Each Oy Way exercise starts in one of two shrugging stances—the shteyn (standing) or the beygn (bent). The stances, which are very similar, both have a “what-are-you-gonna-do” look about them.
To complete his book, Gotliffe combined his experience in slow-moving Chinese martial arts with a wry brand of humor normally reserved for cinematic Jewish stereotypes—as evidenced by some of the names of his workouts. The routines, each one complete with its own photograph to demonstrate the exercise, include “Markn a tsimis” (making molehills into mountains), “Oykh mir al lebn” (this you call a living?) and “Zitsn oyf shpilkes,” which translates to “sitting on pins and needles.”

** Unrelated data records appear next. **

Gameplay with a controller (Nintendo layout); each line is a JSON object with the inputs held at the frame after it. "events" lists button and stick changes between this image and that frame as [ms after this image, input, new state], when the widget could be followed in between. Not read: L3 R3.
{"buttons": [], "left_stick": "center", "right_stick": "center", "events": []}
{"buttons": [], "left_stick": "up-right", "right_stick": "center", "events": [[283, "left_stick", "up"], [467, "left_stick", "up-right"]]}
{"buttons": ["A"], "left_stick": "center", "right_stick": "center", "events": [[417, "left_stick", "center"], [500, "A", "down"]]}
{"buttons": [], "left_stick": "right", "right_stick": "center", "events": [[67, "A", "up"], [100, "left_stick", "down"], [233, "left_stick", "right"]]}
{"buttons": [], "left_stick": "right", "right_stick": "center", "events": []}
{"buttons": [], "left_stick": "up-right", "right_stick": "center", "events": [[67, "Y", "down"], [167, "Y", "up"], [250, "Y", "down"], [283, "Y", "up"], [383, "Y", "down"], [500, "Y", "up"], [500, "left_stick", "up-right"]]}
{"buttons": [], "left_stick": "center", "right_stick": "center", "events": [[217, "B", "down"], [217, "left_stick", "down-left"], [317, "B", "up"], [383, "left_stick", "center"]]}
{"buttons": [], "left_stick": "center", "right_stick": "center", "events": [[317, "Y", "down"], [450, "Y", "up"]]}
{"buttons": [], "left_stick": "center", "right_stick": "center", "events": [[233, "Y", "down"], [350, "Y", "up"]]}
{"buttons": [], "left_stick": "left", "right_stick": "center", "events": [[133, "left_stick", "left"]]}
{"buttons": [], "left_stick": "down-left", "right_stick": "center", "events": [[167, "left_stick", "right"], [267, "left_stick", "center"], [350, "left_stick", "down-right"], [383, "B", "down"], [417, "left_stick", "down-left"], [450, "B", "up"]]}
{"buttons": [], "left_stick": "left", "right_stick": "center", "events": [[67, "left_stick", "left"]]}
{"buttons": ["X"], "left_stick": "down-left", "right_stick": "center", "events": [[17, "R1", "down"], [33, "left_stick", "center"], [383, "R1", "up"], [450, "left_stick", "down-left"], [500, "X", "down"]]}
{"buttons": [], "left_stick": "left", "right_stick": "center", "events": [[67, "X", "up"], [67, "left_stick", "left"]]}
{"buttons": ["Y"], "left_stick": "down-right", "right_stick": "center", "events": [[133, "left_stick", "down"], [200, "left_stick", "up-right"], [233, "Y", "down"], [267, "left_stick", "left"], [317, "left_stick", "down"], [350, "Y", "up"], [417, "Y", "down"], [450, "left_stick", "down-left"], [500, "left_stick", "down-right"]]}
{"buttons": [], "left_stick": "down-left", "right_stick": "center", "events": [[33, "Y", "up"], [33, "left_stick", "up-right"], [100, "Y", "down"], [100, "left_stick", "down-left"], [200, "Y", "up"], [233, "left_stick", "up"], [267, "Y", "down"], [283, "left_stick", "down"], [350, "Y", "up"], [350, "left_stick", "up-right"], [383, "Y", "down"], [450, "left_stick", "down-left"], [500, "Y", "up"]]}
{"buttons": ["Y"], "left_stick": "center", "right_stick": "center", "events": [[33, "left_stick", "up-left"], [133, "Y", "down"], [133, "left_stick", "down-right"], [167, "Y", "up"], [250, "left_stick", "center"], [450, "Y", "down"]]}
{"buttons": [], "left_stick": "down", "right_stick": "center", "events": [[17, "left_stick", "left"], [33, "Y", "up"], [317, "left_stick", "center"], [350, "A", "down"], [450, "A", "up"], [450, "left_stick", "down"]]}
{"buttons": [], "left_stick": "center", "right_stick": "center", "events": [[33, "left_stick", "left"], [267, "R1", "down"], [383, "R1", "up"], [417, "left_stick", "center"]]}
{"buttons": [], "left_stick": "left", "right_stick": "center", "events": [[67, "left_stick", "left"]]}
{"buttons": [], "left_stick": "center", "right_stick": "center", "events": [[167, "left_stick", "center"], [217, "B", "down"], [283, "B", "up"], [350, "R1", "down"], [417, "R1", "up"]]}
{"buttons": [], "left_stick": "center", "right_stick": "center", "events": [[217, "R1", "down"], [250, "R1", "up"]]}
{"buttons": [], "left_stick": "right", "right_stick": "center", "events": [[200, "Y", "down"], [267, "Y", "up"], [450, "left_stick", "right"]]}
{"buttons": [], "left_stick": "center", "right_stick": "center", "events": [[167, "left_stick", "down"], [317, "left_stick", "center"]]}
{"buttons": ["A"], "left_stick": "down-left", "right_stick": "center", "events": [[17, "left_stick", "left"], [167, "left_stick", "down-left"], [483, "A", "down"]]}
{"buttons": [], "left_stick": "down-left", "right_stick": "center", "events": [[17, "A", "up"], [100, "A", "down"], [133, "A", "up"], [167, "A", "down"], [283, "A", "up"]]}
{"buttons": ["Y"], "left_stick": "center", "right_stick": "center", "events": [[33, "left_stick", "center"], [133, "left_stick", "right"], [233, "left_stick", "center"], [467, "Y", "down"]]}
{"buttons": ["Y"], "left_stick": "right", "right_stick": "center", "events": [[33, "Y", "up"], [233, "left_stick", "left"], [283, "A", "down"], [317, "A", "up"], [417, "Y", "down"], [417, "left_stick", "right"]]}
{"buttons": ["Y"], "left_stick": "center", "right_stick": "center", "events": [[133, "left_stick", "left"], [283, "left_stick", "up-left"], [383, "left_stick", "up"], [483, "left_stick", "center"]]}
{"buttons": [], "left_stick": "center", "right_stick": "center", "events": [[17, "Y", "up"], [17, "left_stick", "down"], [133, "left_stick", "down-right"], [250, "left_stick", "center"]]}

Along with directions, each exercise comes with a rather comical section for “thoughts” and another for the workout’s “benefits.” The “Kum aher!,” for example, employs a beckoning motion using the finger that not only brings people together but also “improves digital dexterity in the digital age.” But the movement’s “thoughts” section is equally helpful. “You can command others by making the right moves,” Gotliffe writes.
Gotliffe is a busy man, even now that the 600-plus hours of shlepn he says he put into his book are behind him. He’s begun work on his memoirs, which will cover the five years after his parents died and he traveled the world meeting relatives he didn’t know existed. When he isn’t writing his next book, he says he’s “hustling” to sell and promote his more recent one, which has already made it into bookstores around the country as well as into libraries Santa Cruz, San Jose and Detroit.
For Gotliffe the publicity game is a difficult one, with unfortunate setbacks along the way. Last month someone broke into his car and stole a wealth of his press materials. Luckily he had a Yiddishexercise in his arsenal to help him cope with the situation. “You get angry, and you use a certain language,” Harvey explains.
So, did you use the Gay avek?
“I think I used something more profane, which isn’t in the book,” Gotliffe says.
If there is a unifying thread in Gotliffe’s work, it is his mission to find meaning in an often senseless world. Gotliffe’s Yiddish exercises are his path to find reason and truth.
“Narishkeyt is my favorite word, which is the nonsense in our lives,” Gotliffe says, “all the BS, whether it be the robbery, whether it be the Afghan war. It’s part of our lives all the time. And the Gay avek helps to push it away.”